§ **WHAT YOU WILL DO**
Please filter the entries and return only the lines that include "питания".

+++

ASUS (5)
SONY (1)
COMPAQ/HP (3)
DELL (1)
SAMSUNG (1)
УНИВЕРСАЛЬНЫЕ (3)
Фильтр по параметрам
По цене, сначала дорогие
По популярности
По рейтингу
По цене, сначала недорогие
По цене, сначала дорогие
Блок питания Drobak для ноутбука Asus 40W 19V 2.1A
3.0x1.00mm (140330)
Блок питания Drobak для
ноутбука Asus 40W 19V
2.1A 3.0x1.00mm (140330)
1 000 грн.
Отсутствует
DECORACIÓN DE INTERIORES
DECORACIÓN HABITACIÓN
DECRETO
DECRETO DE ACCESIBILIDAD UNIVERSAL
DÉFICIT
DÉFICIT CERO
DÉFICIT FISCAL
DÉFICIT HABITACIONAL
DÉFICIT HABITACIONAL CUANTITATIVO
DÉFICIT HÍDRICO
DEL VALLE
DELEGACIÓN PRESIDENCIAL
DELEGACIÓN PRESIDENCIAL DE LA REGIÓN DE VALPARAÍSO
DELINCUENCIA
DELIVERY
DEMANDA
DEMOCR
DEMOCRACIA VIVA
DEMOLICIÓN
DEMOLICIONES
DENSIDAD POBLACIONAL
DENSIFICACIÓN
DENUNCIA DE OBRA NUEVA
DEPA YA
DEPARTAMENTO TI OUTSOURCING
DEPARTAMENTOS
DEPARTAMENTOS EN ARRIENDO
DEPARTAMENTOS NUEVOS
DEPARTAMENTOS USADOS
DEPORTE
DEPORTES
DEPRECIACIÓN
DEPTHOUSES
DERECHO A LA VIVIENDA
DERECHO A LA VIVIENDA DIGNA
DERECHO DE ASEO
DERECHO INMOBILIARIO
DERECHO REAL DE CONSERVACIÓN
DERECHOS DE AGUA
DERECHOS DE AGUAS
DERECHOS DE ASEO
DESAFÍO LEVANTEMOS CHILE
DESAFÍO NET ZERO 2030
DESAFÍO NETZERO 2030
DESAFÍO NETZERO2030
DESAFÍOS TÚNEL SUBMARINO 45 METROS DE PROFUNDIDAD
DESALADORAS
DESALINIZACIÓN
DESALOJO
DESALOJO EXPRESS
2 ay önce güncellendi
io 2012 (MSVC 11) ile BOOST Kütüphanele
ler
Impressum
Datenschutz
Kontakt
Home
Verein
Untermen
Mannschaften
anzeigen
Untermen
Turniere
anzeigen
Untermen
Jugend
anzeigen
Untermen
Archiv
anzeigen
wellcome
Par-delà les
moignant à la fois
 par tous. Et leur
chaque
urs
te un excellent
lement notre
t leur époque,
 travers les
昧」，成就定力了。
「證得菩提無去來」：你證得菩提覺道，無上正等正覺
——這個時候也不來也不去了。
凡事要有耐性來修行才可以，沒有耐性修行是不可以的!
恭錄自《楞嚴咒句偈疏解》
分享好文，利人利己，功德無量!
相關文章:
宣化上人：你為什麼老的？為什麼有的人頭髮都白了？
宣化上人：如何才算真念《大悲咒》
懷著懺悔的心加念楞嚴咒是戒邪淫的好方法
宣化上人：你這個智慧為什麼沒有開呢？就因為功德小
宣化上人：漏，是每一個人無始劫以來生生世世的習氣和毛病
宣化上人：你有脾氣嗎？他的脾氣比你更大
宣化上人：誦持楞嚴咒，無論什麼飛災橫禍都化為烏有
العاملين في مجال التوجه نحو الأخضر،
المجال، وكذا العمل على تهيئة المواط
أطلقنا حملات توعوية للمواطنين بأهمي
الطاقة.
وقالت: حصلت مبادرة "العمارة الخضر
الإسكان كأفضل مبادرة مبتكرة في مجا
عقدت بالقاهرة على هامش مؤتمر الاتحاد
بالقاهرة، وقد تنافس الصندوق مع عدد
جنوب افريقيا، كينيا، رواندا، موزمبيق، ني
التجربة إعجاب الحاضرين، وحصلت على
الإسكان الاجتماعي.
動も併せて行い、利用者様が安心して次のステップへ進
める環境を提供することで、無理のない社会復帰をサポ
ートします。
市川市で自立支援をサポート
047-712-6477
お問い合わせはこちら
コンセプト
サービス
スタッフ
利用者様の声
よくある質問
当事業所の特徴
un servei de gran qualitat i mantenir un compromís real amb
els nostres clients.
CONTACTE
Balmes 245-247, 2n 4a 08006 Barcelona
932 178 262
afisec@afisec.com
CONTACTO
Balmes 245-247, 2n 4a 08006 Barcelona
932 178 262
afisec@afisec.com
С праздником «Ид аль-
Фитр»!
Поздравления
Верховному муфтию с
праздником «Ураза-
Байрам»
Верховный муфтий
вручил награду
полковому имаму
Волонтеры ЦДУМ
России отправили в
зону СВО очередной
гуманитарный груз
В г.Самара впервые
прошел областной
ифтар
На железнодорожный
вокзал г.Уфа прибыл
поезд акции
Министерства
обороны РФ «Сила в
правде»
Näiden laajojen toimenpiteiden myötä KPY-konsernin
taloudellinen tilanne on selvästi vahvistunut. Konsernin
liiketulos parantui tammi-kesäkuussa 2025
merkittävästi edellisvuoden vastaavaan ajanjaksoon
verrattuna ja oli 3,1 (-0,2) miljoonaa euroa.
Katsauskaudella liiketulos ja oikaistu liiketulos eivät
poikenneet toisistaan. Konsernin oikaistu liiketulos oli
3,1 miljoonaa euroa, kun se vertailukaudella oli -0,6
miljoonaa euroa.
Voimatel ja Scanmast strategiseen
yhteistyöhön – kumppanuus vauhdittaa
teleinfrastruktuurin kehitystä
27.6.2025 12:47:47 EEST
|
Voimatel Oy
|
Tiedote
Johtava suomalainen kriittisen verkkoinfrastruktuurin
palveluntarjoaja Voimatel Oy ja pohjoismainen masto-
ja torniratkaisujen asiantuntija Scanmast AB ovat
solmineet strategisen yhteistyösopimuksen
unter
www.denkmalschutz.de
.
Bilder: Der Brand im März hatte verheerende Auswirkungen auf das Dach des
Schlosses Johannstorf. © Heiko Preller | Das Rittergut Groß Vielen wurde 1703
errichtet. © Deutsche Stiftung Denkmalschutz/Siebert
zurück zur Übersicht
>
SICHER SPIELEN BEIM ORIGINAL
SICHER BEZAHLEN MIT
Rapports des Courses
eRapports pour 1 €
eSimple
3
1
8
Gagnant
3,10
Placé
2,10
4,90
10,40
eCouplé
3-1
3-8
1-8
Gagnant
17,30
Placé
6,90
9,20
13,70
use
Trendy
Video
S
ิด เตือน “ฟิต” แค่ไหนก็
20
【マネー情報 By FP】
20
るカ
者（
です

+++

§ **OUTPUT OF THE EXERCISE**
Блок питания Drobak для ноутбука Asus 40W 19V 2.1A
Блок питания Drobak для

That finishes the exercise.